Key words: Effectiveness. Influenza vaccines. Personal hygiene. Case-control studies. Streptococcus pneumoniae.


 

Introducción

Las pandemias de gripe se producen cuando aparece una cepa antigénicamente nueva, es decir, con una hemaglutinina o neuraminidasa pertenecientes a un subtipo no detectado previamente en la especie humana. El principal mecanismo biológico responsable de este fenómeno es el del intercambio genético (reagrupamiento) entre cepas humanas y porcinas, las cuales a su vez proceden de las cepas aviarias (ya que las aves constituyen el reservorio natural de todos los subtipos).
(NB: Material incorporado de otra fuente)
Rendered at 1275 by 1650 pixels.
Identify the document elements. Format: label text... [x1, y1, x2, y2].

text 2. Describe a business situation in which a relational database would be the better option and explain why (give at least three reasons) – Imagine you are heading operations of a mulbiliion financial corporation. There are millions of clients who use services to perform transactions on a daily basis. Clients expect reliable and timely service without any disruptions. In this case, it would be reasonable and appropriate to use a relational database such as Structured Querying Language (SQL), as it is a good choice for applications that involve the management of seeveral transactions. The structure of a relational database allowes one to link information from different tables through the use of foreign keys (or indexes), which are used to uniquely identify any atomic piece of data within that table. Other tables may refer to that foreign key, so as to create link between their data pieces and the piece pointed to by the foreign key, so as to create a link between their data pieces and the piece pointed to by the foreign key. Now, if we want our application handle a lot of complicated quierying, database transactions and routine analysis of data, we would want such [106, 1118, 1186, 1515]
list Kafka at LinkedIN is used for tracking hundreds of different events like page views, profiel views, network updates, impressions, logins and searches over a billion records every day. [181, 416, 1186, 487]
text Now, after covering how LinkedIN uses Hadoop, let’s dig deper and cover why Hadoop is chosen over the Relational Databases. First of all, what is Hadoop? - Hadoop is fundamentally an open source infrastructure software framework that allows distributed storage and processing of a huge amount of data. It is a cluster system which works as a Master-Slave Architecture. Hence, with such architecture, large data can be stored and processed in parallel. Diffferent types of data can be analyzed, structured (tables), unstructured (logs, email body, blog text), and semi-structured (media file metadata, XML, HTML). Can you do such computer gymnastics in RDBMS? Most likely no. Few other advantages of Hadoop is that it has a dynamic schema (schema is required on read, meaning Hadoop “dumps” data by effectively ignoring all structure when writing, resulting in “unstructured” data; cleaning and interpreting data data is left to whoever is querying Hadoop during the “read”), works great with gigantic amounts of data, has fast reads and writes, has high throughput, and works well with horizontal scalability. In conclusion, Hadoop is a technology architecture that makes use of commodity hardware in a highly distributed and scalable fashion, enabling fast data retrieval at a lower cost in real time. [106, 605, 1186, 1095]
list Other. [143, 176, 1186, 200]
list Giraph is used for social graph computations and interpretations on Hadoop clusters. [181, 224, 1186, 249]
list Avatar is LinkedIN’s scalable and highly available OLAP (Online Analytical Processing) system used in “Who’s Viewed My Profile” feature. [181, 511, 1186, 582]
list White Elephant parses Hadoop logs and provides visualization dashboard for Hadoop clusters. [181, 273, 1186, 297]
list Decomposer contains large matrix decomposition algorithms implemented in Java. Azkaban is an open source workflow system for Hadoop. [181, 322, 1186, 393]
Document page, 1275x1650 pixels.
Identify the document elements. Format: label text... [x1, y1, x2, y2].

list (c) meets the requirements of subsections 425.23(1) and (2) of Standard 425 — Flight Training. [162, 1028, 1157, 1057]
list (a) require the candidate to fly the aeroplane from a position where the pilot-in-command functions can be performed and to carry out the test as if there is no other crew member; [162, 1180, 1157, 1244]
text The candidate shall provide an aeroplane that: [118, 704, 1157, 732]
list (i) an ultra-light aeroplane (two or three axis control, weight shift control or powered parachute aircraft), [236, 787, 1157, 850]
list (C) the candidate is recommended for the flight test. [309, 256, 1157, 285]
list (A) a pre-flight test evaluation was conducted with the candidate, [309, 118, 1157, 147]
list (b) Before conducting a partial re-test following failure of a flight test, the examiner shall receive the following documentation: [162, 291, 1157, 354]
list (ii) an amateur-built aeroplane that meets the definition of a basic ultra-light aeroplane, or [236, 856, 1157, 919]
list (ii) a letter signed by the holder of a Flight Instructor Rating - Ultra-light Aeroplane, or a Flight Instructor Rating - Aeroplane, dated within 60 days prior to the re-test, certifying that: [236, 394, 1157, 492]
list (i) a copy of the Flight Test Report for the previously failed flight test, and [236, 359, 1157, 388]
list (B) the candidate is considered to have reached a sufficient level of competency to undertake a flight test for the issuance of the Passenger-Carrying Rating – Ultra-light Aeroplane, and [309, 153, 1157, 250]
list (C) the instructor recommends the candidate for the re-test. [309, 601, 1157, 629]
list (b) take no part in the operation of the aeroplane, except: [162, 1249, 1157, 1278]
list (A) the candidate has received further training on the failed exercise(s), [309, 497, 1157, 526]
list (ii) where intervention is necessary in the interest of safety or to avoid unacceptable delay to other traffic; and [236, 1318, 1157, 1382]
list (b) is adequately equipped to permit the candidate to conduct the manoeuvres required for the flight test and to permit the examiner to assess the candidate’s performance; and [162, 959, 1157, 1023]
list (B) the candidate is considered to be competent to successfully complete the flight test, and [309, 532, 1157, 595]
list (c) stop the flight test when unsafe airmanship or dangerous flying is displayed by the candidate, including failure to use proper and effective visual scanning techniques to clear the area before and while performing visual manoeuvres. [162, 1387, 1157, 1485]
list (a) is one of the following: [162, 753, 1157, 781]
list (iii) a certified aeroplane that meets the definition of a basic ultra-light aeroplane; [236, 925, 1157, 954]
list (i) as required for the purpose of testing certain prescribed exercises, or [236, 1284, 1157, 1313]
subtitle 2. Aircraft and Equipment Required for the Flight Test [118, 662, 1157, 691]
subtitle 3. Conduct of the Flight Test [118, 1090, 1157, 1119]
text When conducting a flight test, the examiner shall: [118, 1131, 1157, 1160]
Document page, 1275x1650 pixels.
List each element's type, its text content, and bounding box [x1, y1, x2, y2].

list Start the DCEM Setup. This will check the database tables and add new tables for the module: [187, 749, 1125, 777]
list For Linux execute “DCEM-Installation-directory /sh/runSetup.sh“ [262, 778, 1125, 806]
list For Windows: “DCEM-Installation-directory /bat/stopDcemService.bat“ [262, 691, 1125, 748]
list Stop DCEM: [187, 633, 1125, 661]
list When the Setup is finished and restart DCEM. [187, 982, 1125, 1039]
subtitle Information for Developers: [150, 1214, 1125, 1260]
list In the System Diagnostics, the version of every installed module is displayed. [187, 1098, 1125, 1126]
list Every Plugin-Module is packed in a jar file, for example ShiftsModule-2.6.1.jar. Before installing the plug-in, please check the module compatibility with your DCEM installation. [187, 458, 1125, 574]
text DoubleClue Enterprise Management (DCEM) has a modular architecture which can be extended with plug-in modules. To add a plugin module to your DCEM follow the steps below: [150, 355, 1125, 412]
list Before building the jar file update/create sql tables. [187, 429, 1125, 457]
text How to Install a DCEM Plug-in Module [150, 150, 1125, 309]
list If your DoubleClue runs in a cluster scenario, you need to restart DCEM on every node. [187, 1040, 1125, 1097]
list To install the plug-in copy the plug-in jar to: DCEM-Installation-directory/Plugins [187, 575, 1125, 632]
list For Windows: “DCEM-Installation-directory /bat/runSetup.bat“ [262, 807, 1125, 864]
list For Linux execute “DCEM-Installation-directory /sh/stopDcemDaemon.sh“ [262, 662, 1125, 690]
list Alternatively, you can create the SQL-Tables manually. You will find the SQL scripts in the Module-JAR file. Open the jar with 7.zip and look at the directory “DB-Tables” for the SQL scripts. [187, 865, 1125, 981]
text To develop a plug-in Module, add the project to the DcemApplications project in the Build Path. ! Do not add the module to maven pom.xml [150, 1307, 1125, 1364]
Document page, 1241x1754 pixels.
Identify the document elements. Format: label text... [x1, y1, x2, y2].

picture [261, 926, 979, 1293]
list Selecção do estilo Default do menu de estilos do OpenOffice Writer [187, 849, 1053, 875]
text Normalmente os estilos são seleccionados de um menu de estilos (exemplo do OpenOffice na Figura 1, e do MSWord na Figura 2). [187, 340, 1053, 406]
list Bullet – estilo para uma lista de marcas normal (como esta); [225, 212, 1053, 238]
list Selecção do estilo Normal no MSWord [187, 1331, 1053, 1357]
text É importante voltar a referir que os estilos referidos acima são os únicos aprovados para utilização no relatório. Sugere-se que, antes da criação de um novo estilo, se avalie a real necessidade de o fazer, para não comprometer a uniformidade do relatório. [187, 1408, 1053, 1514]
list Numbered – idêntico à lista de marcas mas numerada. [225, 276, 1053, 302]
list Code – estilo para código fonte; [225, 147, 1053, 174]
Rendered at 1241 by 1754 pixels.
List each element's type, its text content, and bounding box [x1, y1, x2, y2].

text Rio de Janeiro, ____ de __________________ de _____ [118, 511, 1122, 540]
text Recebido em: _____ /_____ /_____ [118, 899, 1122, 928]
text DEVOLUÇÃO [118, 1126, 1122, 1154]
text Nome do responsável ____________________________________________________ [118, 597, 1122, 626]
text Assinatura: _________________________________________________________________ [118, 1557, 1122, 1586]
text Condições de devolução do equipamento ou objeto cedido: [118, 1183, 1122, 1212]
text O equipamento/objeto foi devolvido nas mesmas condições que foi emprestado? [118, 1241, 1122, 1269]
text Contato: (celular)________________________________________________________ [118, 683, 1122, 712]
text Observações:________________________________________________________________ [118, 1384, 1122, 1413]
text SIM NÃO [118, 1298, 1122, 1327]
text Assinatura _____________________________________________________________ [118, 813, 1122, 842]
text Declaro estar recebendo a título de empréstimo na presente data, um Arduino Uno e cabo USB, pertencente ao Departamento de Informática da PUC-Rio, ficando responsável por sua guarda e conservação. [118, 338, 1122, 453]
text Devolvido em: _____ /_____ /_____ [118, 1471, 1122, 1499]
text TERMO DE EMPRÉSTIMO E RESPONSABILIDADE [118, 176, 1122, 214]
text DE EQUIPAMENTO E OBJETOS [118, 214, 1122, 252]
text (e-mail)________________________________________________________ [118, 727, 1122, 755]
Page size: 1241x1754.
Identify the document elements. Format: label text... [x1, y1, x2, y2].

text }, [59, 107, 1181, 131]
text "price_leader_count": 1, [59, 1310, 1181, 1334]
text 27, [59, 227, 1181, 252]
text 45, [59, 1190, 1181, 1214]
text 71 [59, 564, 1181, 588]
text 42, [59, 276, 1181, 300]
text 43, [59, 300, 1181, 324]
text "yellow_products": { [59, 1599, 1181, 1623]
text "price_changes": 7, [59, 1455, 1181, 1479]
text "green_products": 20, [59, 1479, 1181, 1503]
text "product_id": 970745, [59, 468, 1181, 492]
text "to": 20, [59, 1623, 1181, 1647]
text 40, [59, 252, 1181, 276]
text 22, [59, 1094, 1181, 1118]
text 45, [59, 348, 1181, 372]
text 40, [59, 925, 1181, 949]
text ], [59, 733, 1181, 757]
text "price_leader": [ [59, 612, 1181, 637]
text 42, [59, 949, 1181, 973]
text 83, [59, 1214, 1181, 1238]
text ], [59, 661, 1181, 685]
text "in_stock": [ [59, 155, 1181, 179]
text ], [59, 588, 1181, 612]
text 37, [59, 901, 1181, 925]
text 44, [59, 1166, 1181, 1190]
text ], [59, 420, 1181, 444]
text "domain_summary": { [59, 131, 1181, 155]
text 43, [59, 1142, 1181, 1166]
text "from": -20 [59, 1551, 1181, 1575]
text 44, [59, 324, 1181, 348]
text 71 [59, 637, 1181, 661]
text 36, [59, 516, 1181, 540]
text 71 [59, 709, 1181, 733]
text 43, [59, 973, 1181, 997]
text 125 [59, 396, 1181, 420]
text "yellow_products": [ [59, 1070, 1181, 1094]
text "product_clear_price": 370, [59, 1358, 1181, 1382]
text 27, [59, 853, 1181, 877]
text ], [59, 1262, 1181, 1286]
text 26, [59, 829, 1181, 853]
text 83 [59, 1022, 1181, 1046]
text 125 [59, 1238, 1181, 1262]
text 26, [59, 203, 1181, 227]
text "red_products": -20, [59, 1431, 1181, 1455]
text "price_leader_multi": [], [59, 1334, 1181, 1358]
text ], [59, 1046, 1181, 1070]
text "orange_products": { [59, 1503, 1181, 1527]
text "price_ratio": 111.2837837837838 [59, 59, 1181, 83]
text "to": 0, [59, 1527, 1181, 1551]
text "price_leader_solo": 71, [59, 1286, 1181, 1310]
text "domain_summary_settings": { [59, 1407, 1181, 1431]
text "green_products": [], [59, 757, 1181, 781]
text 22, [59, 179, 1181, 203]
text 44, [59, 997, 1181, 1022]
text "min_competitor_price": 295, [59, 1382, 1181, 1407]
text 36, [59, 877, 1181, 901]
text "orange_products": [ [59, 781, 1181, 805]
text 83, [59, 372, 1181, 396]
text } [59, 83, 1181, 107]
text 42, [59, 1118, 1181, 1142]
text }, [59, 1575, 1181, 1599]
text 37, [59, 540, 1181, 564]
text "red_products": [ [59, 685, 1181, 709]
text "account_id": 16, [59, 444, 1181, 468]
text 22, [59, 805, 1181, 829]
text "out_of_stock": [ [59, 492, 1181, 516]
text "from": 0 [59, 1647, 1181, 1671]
No obstante, es posible que surja un subtipo nuevo para la especie humana a partir simplemente de mutaciones de un virus de procedencia animal, como ocurrió en la pandemia de 1918-191,2.

Las principales características de las pandemias son3: a) transmisibilidad superior a la de les epidemias estacionales debido a la existencia de una elevada proporción de la población mundial sin inmunidad previa o con títulos no protectores ante la nueva cepa emergente; b) aumento de la letalidad en grupos de edad más jóvenes respecto a las epidemias estacionales; c) variaciones geográficas en la afectación; d) presentación de picos de actividad fuera de la estación fría; e) presentación de más de una ola.

En el marco de la vigilancia virológica de la gripe, componente esencial de la vigilancia de la enfermedad, el 17 de abril de 2009 los Centers for Disease Control (CDC) de los Estados Unidos comunicaron dos casos de enfermedad respiratoria febril en niños residentes en California, ocasionados por la cepa A/California/04/2009(H1N1), correspondiente a un nuevo subtipo4. Posteriormente se comunicaron nuevos casos en diversos países de la Región de las Américas primero y de Europa después, por lo que el 11 de junio de 2009 la Organización Mundial de la Salud (OMS) declaró la fase 6 de pandemia.

 

Medidas farmacológicas y no farmacológicas que pueden ser efectivas para limitar el impacto de los virus pandémicos

Medidas farmacológicas. Las medidas farmacológicas que se han señalado como de posible utilidad para limitar el impacto de las pandemias en la comunidad son esencialmente los fármacos antivirales (inhibidores de la neuraminidasa) y las vacunas antigripales y antineumocócicas, ya que es bien conocido que la gripe predispone a la neumonía bacteriana por Streptococcus pneumoniae.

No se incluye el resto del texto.